Lorsqu’il pressa la détente, il n’eut qu’à peine le temps d’esquisser un doute sur la pertinence de son acte. Il était déjà trop tard. La balle pénétra le cerveau en fracassant la mâchoire, y traça un sillon de fumée et ressorti, faisant basculer la tête en arrière et voler le crâne en éclats. Il s’affaissa et resta prostré sur sa chaise, figé dans l’équilibre douteux d’un ivrogne que le sommeil aurait pris là, par surprise devant son verre, mais sans l’abattre. Par l’enchantement de 30 grammes de métal propulsés avec fracas à la vitesse d’un supersonique, ses problèmes abolis, il pouvait enfin se laisser aller à ne plus penser à rien, bien que ne devant en tirer aucun autre soulagement que celui, fugace, qui avait immédiatement précédé l’instant précis où il avait perdu la vie.
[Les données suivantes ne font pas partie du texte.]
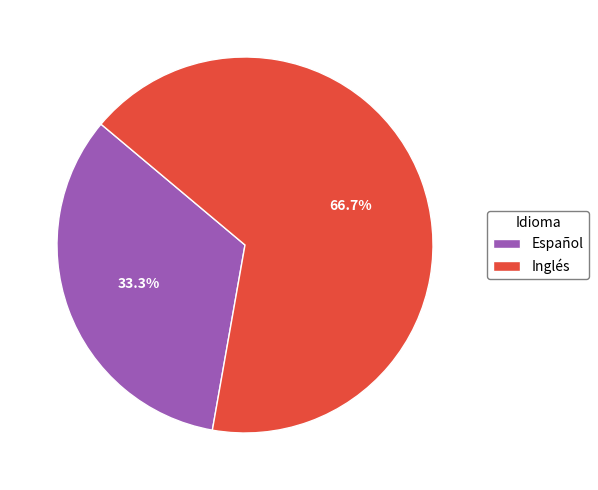

Count the number of slices in the pie.

2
Le sentiment irrémédiable de la perte de tout ce qu’il avait été, il ne le sentirait jamais, laissant aux autres le soin de s’en accommoder. Avec sa dépouille il leur laissait ses différentes tenues de circonstances et n’emportait avec lui et dans le plus grand secret que l’essence de ce qu’il avait pu être, dans son intégrité.

Il y avait dans cet acte simple et définitif, le simple aveu d’une défaite.